Run it, speak into your microphone, and the agent responds through your speakers. Press Ctrl+C to end the session.


Tool calling

Register any async (or sync) function with @tools.action(...) and the model will call it when appropriate:

import asyncio
from typing import Annotated
from rtvoice import RealtimeAgent, Tools

tools = Tools()

@tools.action("Get the current weather for a given city")
async def get_weather(city: Annotated[str, "The city name"]) -> str:
    return f"It's 18°C and partly cloudy in {city}."

async def main():
    agent = RealtimeAgent(
        instructions="Answer weather questions using get_weather.",
        tools=tools,
    )
    await agent.run()

asyncio.run(main())

For long-running tools, set is_long_running=True and provide a holding_instruction so the assistant keeps the user informed while it works. → Tools guide


Supervisor agents

Delegate complex, multi-step tasks to a dedicated LLM-driven sub-agent. The voice agent hands off the task, speaks a holding phrase, and presents the result when done:

from llmify import ChatOpenAI
from rtvoice import RealtimeAgent, SupervisorAgent, Tools

tools = Tools()

@tools.action("Book a restaurant table.")
async def book_table(restaurant: str, date: str, time: str, party_size: int) -> str:
    return f"Booked table for {party_size} at {restaurant} on {date} at {time}."
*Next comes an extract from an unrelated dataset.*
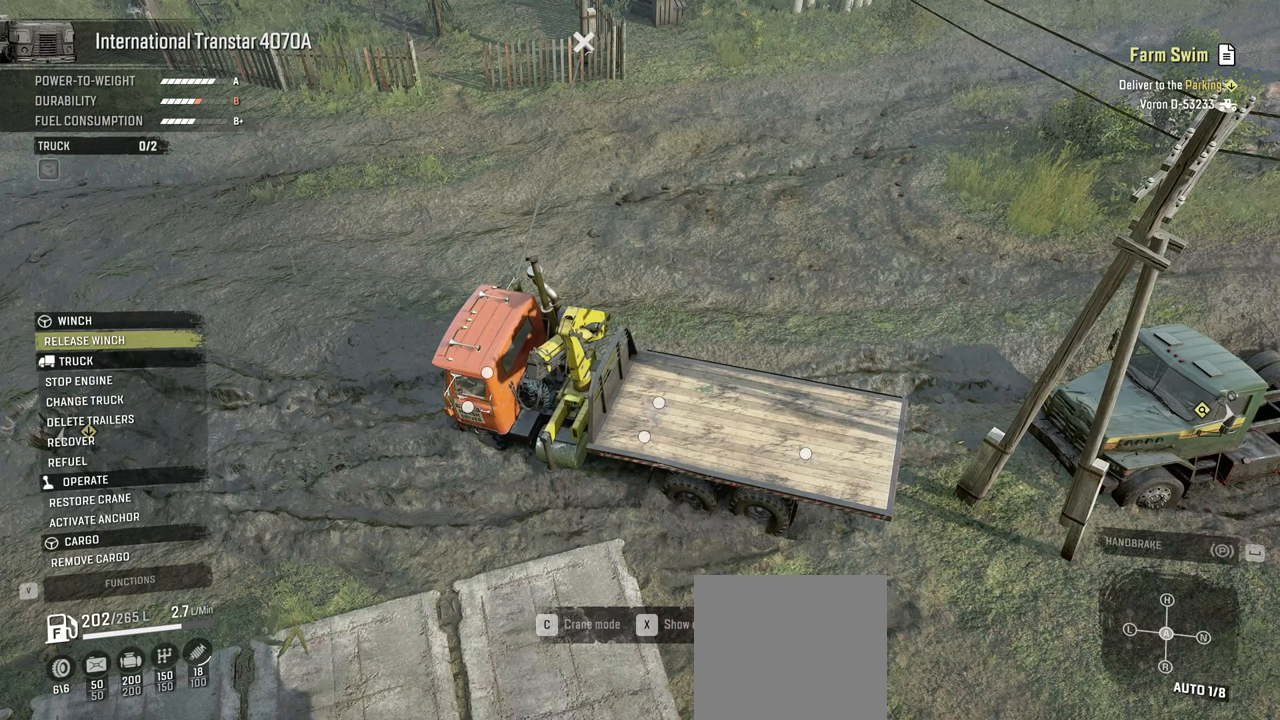
{"buttons": [], "left_stick": "right", "right_stick": "center", "events": [[234, "B", "down"], [367, "B", "up"], [367, "left_stick", "right"]]}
booking_agent = SupervisorAgent(
    name="Booking Assistant",
    description="Books restaurant tables for the user.",
    holding_instruction="I'm checking availability, just a moment.",
    instructions="Use book_table to complete booking requests.",
    tools=tools,
    llm=ChatOpenAI(model="gpt-4o-mini"),
)

agent = RealtimeAgent(
    instructions="Delegate restaurant bookings to the Booking Assistant.",
    supervisor_agent=booking_agent,
)

If the supervisor needs information from the user (e.g. party size), it asks a clarifying question through the voice agent automatically. → Supervisor guide


MCP servers

Connect any MCP-compatible tool server via MCPServerStdio. Tools are discovered and registered automatically during prepare():

from rtvoice import RealtimeAgent
from rtvoice.mcp import MCPServerStdio

agent = RealtimeAgent(
    instructions="You can read and write files in /tmp.",
    mcp_servers=[
        MCPServerStdio(
            command="npx",
            args=["-y", "@modelcontextprotocol/server-filesystem", "/tmp"],
        )
    ],
)

Prefer attaching MCP servers to a SupervisorAgent rather than RealtimeAgent directly to keep the realtime model's tool list short. → MCP guide


Custom audio devices

Implement AudioInputDevice or AudioOutputDevice to use any audio source or sink — useful for testing, telephony, or embedded hardware:

from collections.abc import AsyncIterator
from rtvoice.audio import AudioInputDevice

class CustomMicrophone(AudioInputDevice):
    async def start(self) -> None: ...
    async def stop(self) -> None: ...

    async def stream_chunks(self) -> AsyncIterator[bytes]:
        while self.is_active:
            yield await self._read_audio_chunk()

    @property
    def is_active(self) -> bool:
        return self._active

agent = RealtimeAgent(
    instructions="...",
    audio_input=CustomMicrophone(),
)

Audio API reference


Documentation

Full documentation including guides and API reference: mathisarends.github.io/rtvoice

Project details


Download files

Download the file for your platform. If you're not sure which to choose, learn more about installing packages.

Source Distribution

rtvoice-0.4.0.tar.gz (116.5 kB view details)

Uploaded Source

Built Distribution

If you're not sure about the file name format, learn more about wheel file names.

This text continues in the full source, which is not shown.